Cerebral ischemia-reperfusion (I/R) injury is a key contributing factor to the pathogenic mechanisms involved in ischemic stroke. The present study was designed to explore the effects of icariside II (ICS II) on oxygen-glucose deprivation/reoxygenation (OGD/R)-induced PC12 cell oxidative injury. The results showed that ICS II ameliorated OGD/R-induced PC12 cell injury at the concentrations of 12.5, 25, and 50 mu M, as evidenced by both the increase of cell viability and the decrease of LDH leakage from 33.96% +/- 0.48% to 16.78% +/- 0.78%, 13.12% +/- 0.17%, 12.96% +/- 0.10%, respectively.
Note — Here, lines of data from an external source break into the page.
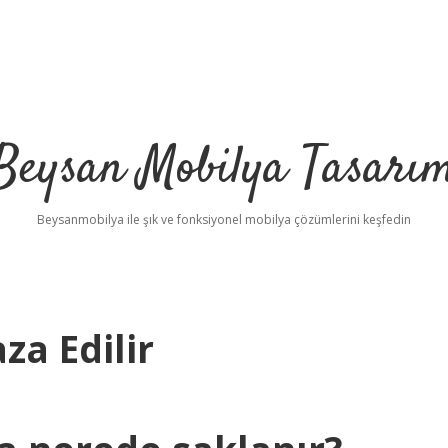
Beysan Mobilya Tasarı
Beysanmobilya ile şık ve fonksiyonel mobilya çözümlerini keşfedin
a Edilir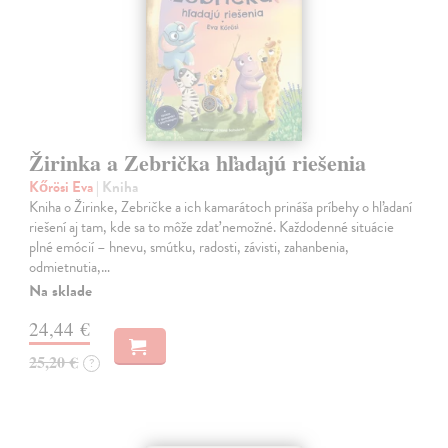
Žirinka a Zebrička hľadajú riešenia
Kőrösi Eva
| Kniha
Kniha o Žirinke, Zebričke a ich kamarátoch prináša príbehy o hľadaní
riešení aj tam, kde sa to môže zdať nemožné. Každodenné situácie
plné emócií – hnevu, smútku, radosti, závisti, zahanbenia,
odmietnutia,…
Na sklade
24,44 €
25,20 €
?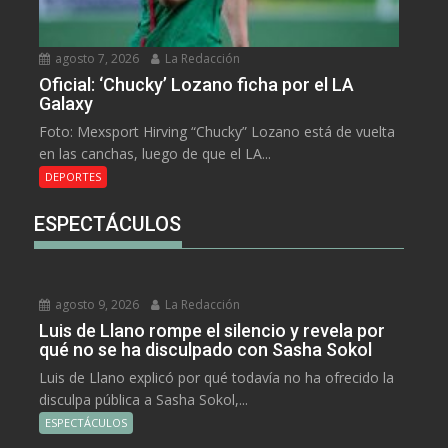
agosto 7, 2026
La Redacción
Oficial: ‘Chucky’ Lozano ficha por el LA
Galaxy
Foto: Mexsport Hirving “Chucky” Lozano está de vuelta
en las canchas, luego de que el LA...
DEPORTES
ESPECTÁCULOS
agosto 9, 2026
La Redacción
Luis de Llano rompe el silencio y revela por
qué no se ha disculpado con Sasha Sokol
Luis de Llano explicó por qué todavía no ha ofrecido la
disculpa pública a Sasha Sokol,...
ESPECTÁCULOS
Moreover, ICS II not only attenuated the reactive oxygen species (ROS) from 212.2% +/- 5.45%, 168.6% +/- 5.29%, 148.7% +/- 9.37%, 142.7% +/- 7.76%, respectively, but also decreased the overproduction of mitochondrial ROS, as well as recovered the mitochondrial membrane potential (MMP) from 60.68% +/- 7.90% to 76.71% +/- 2.87%, 93.69% +/- 4.41%, 95.92% +/- 3.97%, respectively. Furthermore, OGD/R accelerated neuronal oxidative injury and apoptosis along with reduced nucleus-Nrf2, NQO-1, HO-1, Bcl-2 protein expressions, and increased Keap1, Bax and cleaved caspase-3 contents, whereas ICS II significantly reversed the abovementioned changes. Interestingly, ICS II also restrained the OGD/R-induced decrease in SIRT3 and IDH2 expressions. In conclusion, this study indicates that ICS II alleviates OGD/R-induced oxidative injury in PC12 cells, and its underlying mechanisms are due to the regulation of Nrf2/SIRT3 signaling pathway.